(Page images and extracted text)
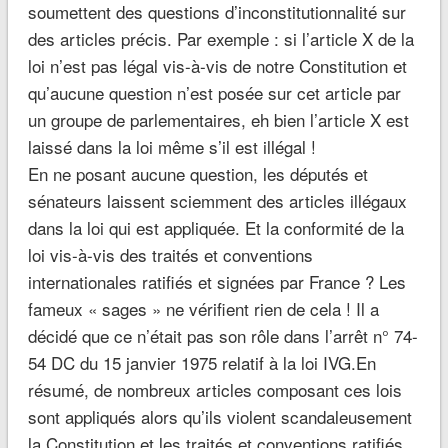
soumettent des questions d’inconstitutionnalité sur
des articles précis. Par exemple : si l’article X de la
loi n’est pas légal vis-à-vis de notre Constitution et
qu’aucune question n’est posée sur cet article par
un groupe de parlementaires, eh bien l’article X est
laissé dans la loi même s’il est illégal !
En ne posant aucune question, les députés et
sénateurs laissent sciemment des articles illégaux
dans la loi qui est appliquée. Et la conformité de la
loi vis-à-vis des traités et conventions
internationales ratifiés et signées par France ? Les
fameux « sages » ne vérifient rien de cela ! Il a
décidé que ce n’était pas son rôle dans l’arrêt n° 74-
54 DC du 15 janvier 1975 relatif à la loi IVG.En
résumé, de nombreux articles composant ces lois
sont appliqués alors qu’ils violent scandaleusement
la Constitution et les traités et conventions ratifiés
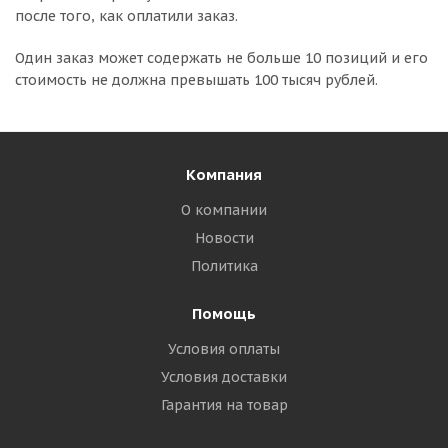
после того, как оплатили заказ.
Один заказ может содержать не больше 10 позиций и его
стоимость не должна превышать 100 тысяч рублей.
Компания
О компании
Новости
Политика
Помощь
Условия оплаты
Условия доставки
Гарантия на товар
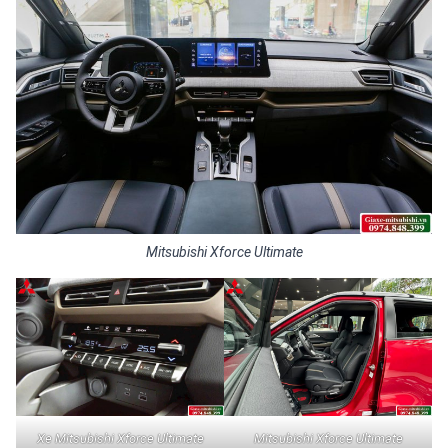
Mitsubishi Xforce Ultimate
Xe Mitsubishi Xforce Ultimate
Mitsubishi Xforce Ultimate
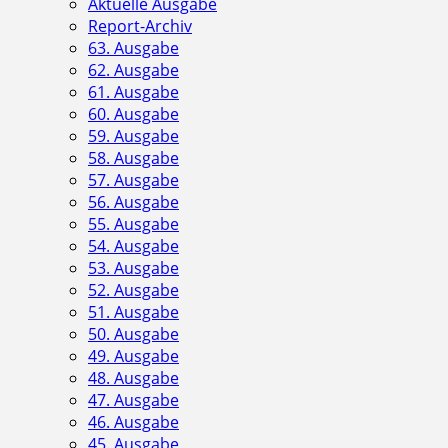
Aktuelle Ausgabe
Report-Archiv
63. Ausgabe
62. Ausgabe
61. Ausgabe
60. Ausgabe
59. Ausgabe
58. Ausgabe
57. Ausgabe
56. Ausgabe
55. Ausgabe
54. Ausgabe
53. Ausgabe
52. Ausgabe
51. Ausgabe
50. Ausgabe
49. Ausgabe
48. Ausgabe
47. Ausgabe
46. Ausgabe
45. Ausgabe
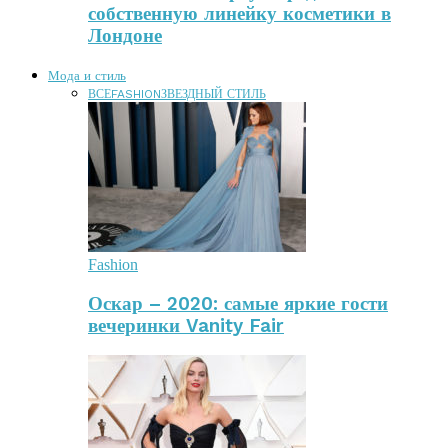
собственную линейку косметики в
Лондоне
Мода и стиль
ВСЕ
FASHION
ЗВЕЗДНЫЙ СТИЛЬ
Fashion
Оскар – 2020: самые яркие гости
вечеринки Vanity Fair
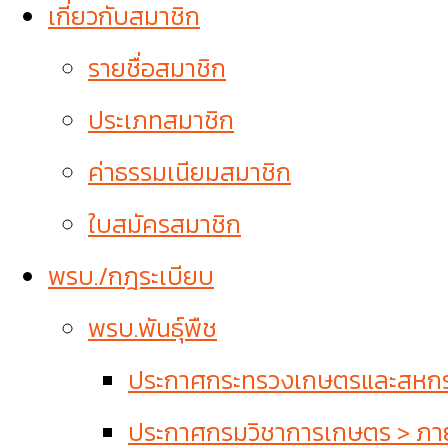
เกี่ยวกับสมาชิก
รายชื่อสมาชิก
ประเภทสมาชิก
ค่าธรรมเนียมสมาชิก
ใบสมัครสมาชิก
พรบ./กฎระเบียบ
พรบ.พันธุ์พืช
ประกาศกระทรวงเกษตรและสหกรณ์
ประกาศกรมวิชาการเกษตร > ภายใ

## [TASK TO CARRY OUT]
Copy every line of the data above in which the string "dans" appears.

## [COMPLETED EXERCISE]
laissé dans la loi même s’il est illégal !
dans la loi qui est appliquée. Et la conformité de la
décidé que ce n’était pas son rôle dans l’arrêt n° 74-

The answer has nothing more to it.